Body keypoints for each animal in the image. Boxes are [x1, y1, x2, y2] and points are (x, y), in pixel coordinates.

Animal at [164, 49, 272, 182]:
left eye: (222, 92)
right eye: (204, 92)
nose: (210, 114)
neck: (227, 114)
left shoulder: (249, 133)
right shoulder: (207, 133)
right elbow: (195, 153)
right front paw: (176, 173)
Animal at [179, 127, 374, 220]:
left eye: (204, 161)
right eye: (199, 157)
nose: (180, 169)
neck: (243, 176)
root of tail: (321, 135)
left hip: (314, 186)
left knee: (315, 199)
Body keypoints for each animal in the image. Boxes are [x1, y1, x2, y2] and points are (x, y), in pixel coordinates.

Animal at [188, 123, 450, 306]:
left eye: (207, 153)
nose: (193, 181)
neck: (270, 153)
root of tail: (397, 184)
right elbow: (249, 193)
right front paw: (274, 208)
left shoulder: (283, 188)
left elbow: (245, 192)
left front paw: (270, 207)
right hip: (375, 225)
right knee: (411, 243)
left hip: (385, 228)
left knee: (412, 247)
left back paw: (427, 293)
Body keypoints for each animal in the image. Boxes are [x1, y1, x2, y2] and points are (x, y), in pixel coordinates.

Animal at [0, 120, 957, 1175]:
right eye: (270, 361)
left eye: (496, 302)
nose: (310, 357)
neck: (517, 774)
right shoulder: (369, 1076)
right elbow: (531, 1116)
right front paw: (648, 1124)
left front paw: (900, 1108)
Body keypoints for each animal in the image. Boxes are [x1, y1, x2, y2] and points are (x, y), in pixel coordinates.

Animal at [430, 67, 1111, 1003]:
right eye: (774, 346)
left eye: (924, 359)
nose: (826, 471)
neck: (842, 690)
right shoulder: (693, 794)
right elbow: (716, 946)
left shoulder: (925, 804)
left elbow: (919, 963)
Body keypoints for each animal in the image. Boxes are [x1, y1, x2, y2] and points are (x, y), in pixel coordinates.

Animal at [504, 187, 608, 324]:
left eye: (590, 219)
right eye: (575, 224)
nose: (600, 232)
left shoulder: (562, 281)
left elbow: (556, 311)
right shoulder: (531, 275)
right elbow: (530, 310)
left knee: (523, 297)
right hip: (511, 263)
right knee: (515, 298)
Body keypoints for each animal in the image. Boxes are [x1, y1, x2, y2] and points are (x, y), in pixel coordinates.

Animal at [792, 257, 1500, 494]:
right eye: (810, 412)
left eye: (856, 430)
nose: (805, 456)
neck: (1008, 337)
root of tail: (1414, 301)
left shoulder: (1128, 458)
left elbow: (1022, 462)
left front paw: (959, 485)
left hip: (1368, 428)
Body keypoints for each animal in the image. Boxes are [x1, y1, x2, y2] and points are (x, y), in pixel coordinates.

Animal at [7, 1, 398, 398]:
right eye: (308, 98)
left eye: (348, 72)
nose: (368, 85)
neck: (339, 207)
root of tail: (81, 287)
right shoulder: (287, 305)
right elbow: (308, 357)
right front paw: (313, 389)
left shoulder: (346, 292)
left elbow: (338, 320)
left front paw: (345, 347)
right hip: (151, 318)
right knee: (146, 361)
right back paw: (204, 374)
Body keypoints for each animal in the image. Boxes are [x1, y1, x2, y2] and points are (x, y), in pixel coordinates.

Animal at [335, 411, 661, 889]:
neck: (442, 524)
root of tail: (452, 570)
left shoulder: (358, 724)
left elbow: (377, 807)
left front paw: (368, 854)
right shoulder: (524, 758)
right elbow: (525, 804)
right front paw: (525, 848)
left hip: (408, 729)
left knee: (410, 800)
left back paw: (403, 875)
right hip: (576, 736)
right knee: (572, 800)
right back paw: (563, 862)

What to produce:
If a line falls between the first line of the data above and the line holding "neck: (243, 176)", inclusive, retype it exactly; retype no other line.

Reply:
Body keypoints for each animal in the image. Boxes are [x1, y1, x2, y2] and points are (x, y), in pixel coordinates.

Animal at [164, 49, 272, 182]:
left eye: (222, 92)
right eye: (204, 92)
nose: (210, 114)
neck: (227, 114)
left shoulder: (249, 133)
right shoulder: (207, 133)
right elbow: (195, 153)
right front paw: (176, 173)
Animal at [179, 127, 374, 220]:
left eye: (204, 161)
right eye: (199, 157)
nose: (180, 169)
neck: (243, 176)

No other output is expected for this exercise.